The decision is likely to be scrutinized by towns across the region and even the nation as they grapple with how to regulate windmills on residential property. In wind-rich regions, clashes like Mrs. Howland’s are increasingly common as conservation-minded people seek to install small wind turbines on their property.
Battles over the height and noise level of residential windmills, and even over the shadows cast by their blades, are springing up from Maine to California, even as the Obama administration promotes renewable energy and the federal stimulus package provides 30 percent tax credits for homeowners who install wind turbines.
Many towns still enforce old laws that prohibit anything taller than 30 feet or 40 feet on residential land — a height too low for sufficient wind power generation, experts say. Wind turbines need to be at least 30 feet higher than anything within 500 feet, including trees, which often means a tower of 80 feet or more. The Howlands’ windmill would have been more than three times the height of an average utility pole, to ensure that the surrounding white pines did not interfere.
“Everyone recoils at that,” said Jonathan D. Fitch, the Howlands’ lawyer. “It reminds me of the litigation involving cell towers in the beginning — a lot of neighborhood hostility back then, but today you hardly notice them.” * * *
While residential turbines remain a tiny fraction of the wind energy market, they are popping up often enough for many communities, especially in New England, the Midwest and the West, to start regulating them.
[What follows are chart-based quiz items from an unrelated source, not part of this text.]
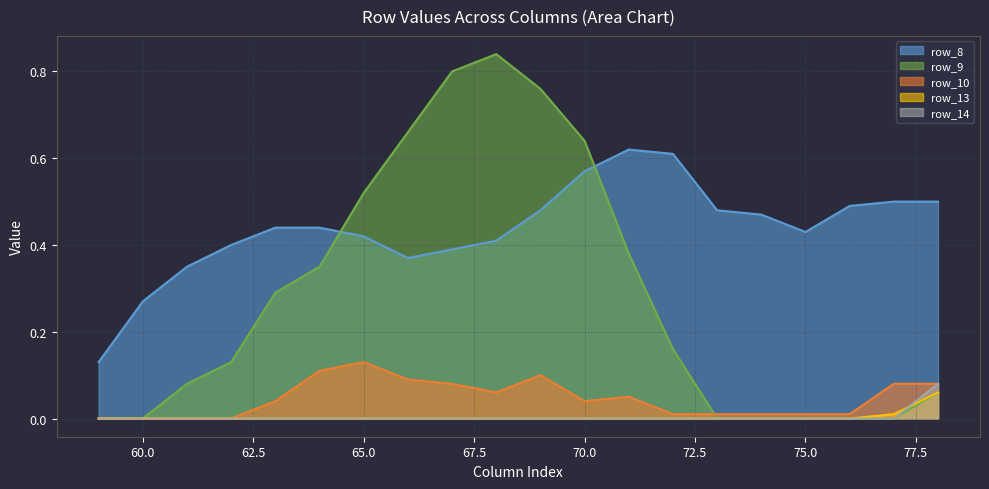

What is the difference between the maximum and minimum values in the row_9 series?

0.8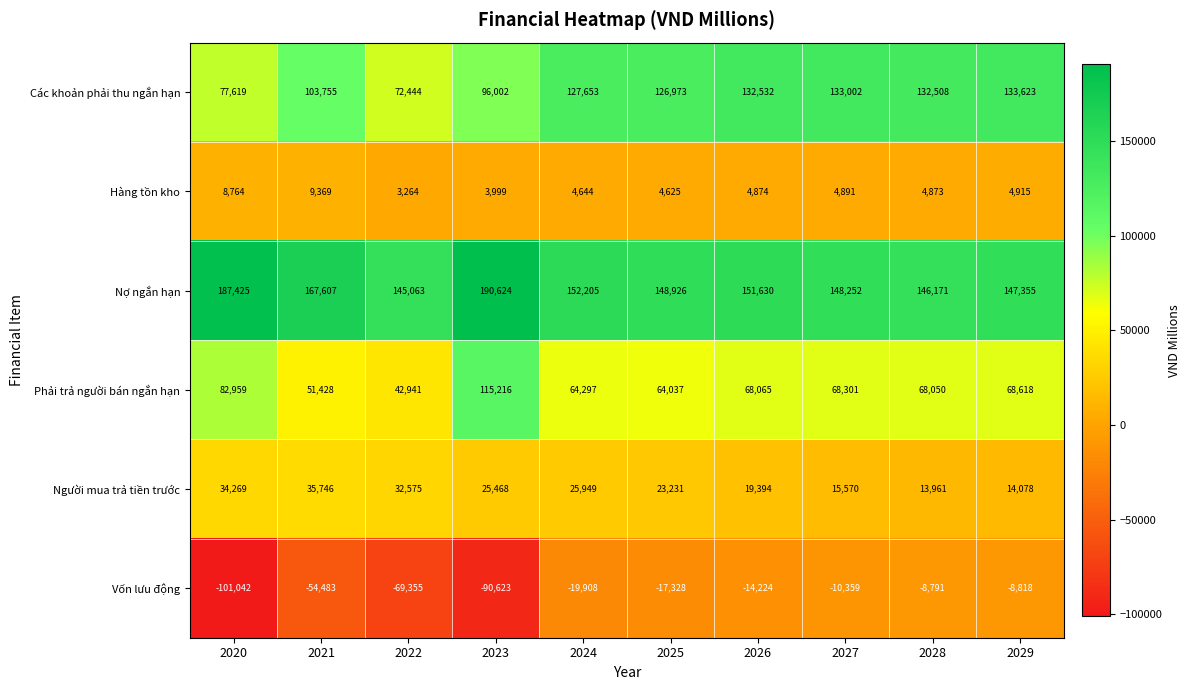

What is the difference between the highest and lowest values at 2021?

222090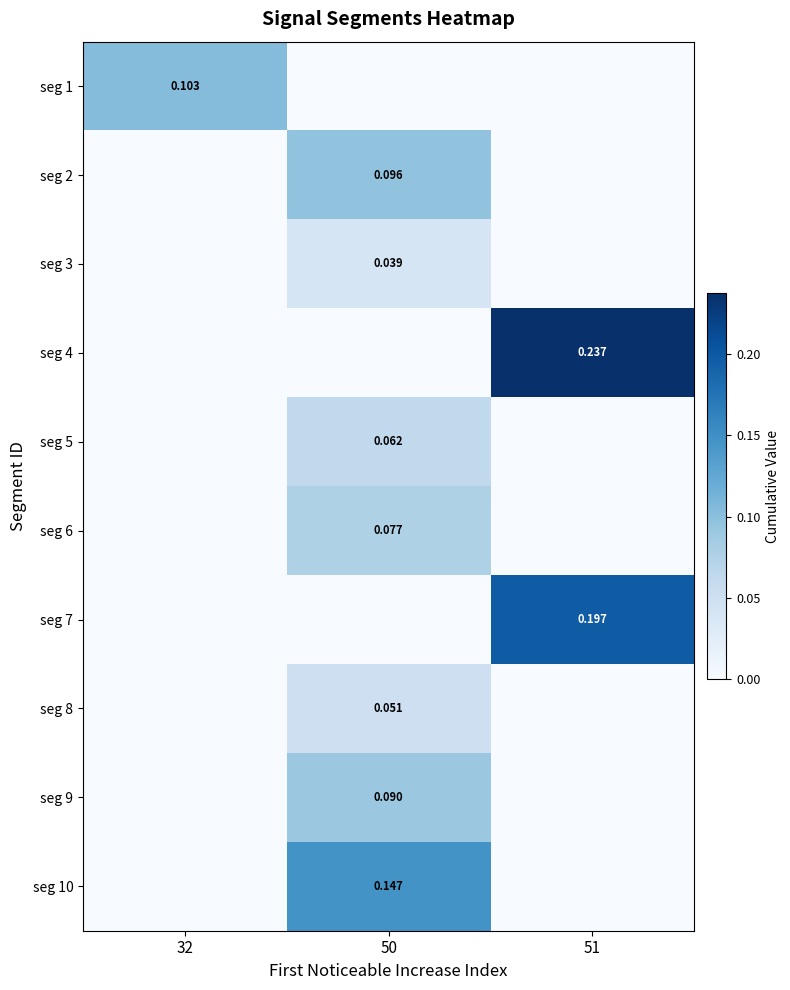

How many categories are shown in the chart?

3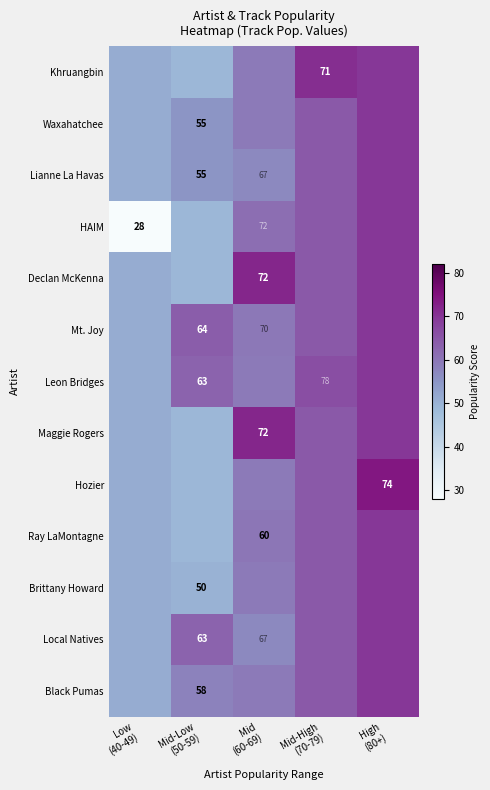

List the labels in order of Declan McKenna value, smallest first.

Mid-Low (50-59), Low (40-49), Mid-High (70-79), High (80+), Mid (60-69)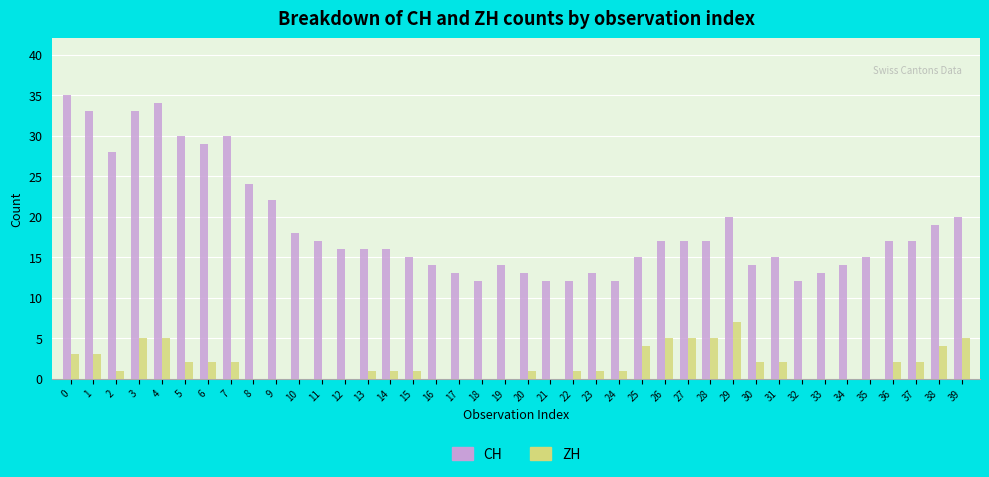

The CH series shows 11 at 2. True or false?

False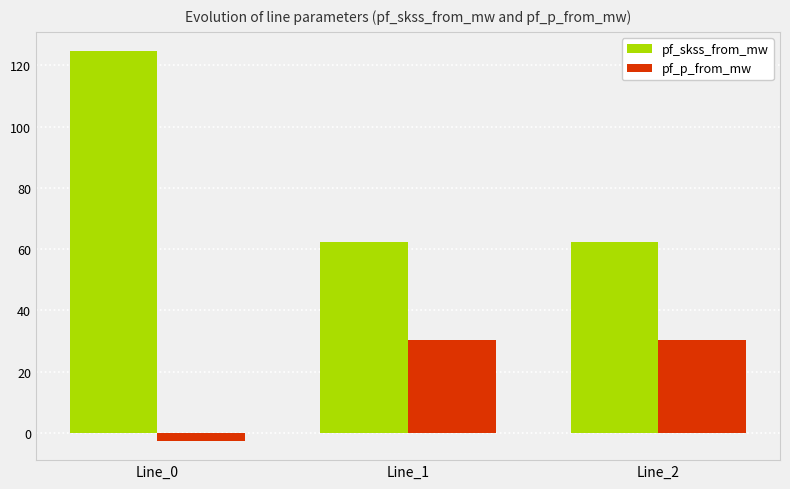

At which label does pf_skss_from_mw reach its peak?

Line_0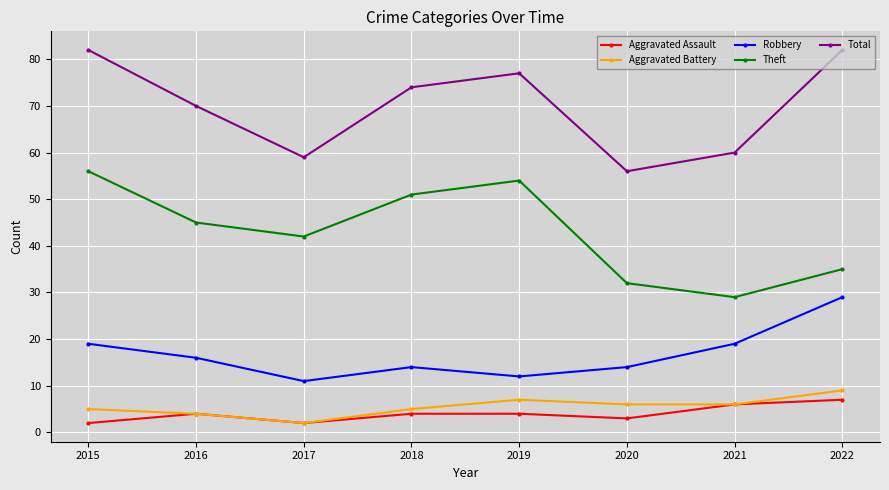

The value of Aggravated Assault at 2015 is 2. True or false?

True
Nearly 2,700 wind units with capacities of 10 kilowatts or less, the size used for residences, were sold nationwide last year, up from 1,167 in 2007, according to the American Wind Energy Association, a trade group.
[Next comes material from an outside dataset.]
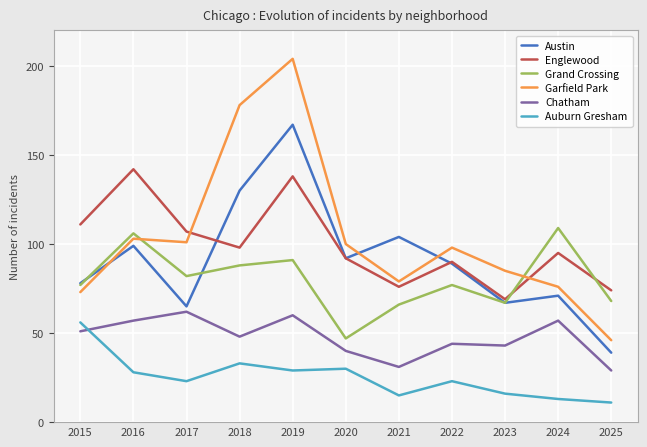

True or false: Austin has more than 2 interior local peaks.

True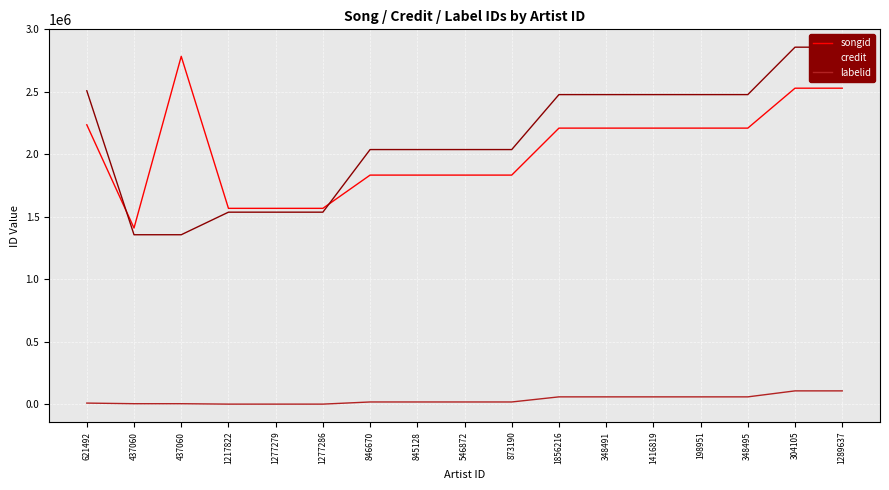

How many lines are shown in the chart?

3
But challenges persist even in communities that have passed ordinances on windmills, like Bourne, where residents overwhelmingly approved a bylaw regulating windmills at a town meeting in 2007. The wind energy association estimates that one-third of small wind projects are thwarted by vague or overly strict local laws, or by outdated zoning rules that preclude them.
Megan Amsel of the Cape and Islands Self Reliance Corporation, a nonprofit group that promotes alternative energy in Cape Cod and southeastern Massachusetts, said she had seen some disastrous wind projects — not because they proved unsafe, but because they did not generate enough power.“It’s really hard to find a good installer,” she said, adding that there are no certification requirements. “I’ve seen some real disasters, and it can give this emerging industry a black eye.”
The wind needs to blow at least 12 miles an hour for a turbine to generate electricity — a requirement that rules out many sites — and the initial cost is steep. Mr. Stimmel said that the average cost of buying and installing a residential turbine was $30,000, and that it took 6 years to 30 years to recover that cost through energy savings.
The total cost for the Howlands’ turbine, including installation, would be $72,000, they said.